_Trecho para leitura:_
####
Nessa linha, outra grande personalidade irrequieta foi a missivista Rahel Varnhagen (1771-1833), que conviveu com as filhas de Mendelssohn, filósofos e escritores, inclusive em Paris, e assumiu suas inspirações e vontade. Foi amiga do poeta Heinrich Heine, para quem, não obstante a exuberância, ela encarnava a chamada “dor judaica” sob o signo da personalidade dividida no cenário desconfortável. Figura também exemplar e trágica na experiência da divisão entre o mundo judaico e o não judaico exposta ao antissemitismo foi o financista Josef Suss Oppenheim (1698-1738), administrador do duque Karl Alexander, a quem serviu de maneira submissa, e com alta competência, até a morte do patrono-déspota, quando seus inimigos acabaram levando-o ao enforcamento numa gaiola onde o cadáver ficou exposto durante seis anos. O grotesco da cena é apenas mais um requinte antissemita. Ele é a personagem de Judeu Suss, obra que Lion Feuchtwanger publicou em 1925 – essa tragédia judaica emerge como uma alegoria atemporal sobre a tentativa de integração ao universo europeu.
####
_Exercício 1:_
Responda com base no trecho sobre Rahel Varnhagen e Josef Suss Oppenheim:
(a) De qual poeta Rahel Varnhagen foi amiga?
(b) Quem Josef Suss Oppenheim serviu como administrador?
(c) Em que ano Lion Feuchtwanger publicou Judeu Suss?
_Exercício 2:_
Dê continuidade ao trecho sobre Rahel Varnhagen e Josef Suss Oppenheim a partir da sua última frase.
####
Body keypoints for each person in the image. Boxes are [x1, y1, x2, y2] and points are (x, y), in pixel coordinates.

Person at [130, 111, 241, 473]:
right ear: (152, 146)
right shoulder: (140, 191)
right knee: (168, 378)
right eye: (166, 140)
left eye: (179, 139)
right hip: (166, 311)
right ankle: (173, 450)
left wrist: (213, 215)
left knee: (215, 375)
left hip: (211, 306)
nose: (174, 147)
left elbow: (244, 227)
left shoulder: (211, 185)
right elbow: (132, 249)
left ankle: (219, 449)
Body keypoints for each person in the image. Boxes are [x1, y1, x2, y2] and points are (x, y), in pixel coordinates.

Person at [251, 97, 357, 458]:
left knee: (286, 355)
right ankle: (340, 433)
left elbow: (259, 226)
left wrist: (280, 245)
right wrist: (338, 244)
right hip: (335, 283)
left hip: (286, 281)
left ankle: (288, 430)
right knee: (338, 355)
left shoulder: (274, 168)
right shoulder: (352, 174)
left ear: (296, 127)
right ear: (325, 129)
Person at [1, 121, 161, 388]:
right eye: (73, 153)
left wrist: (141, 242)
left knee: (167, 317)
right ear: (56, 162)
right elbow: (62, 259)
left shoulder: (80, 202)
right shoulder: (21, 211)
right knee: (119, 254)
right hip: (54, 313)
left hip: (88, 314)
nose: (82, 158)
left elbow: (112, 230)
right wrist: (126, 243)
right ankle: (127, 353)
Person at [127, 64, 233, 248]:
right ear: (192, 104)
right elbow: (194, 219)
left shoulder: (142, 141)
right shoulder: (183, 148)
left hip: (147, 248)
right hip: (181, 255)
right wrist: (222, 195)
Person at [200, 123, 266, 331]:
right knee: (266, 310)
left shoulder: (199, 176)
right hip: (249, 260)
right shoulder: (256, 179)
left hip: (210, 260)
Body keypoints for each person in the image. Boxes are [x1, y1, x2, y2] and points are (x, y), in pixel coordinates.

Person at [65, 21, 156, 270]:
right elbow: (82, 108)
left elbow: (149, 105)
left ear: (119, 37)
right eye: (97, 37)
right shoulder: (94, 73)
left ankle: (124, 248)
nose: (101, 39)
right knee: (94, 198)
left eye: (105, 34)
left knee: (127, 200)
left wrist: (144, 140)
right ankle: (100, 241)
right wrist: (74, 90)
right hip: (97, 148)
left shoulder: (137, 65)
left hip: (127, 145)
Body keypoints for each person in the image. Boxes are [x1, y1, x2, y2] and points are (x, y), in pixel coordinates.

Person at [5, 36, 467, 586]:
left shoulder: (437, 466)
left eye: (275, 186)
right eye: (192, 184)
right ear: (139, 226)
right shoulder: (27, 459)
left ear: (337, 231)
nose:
####
_Resposta escrita 1:_
(a) Heinrich Heine.
(b) O duque Karl Alexander.
(c) Em 1925.

_Resposta escrita 2:_
Aí está o fio condutor desses ensaios. A viagem passa, claro, por Franz Kafka e O Castelo. Se o escritor checo é o grande intérprete da anulação do indivíduo, fim do sonho romântico diante do sistema, na perspectiva judaica ele também pode ser isso entre muitas outras coisas. Suas metáforas, universais, transcendem os motivos talvez imediatos, mas esses motivos tornam-se gritantes quando vistos sob aquele ângulo. O não sentido, o absurdo detectado pelo escritor mostra-se autoirônico. Do choque entre a certeza ilusória da tradição e a atualidade incerta sobram interrogações, sintetizadas em outro escritor excepcional, S.Y. Agnon (Nobel de 1966). Nascido na Ucrânia em 1888, ele viveu na Alemanha durante a 1.ª Guerra Mundial e depois se radicou no território do futuro Israel até a morte em 1970. Sua obra, entre as mais expressivas do século 20, está escrita em hebraico O romance escolhido foi Hóspede por Uma Noite (Perspectiva), no qual o autor encena o seu tema principal: o impasse entre a nostalgia e a incógnita herética dos novos tempos na época anterior ao ponto culminante do processo ensaiado por séculos que foi o extermínio industrial dos judeus, a Shoá (Holocausto). A sequência, à primeira vista errática, revela-se terrivelmente lógica.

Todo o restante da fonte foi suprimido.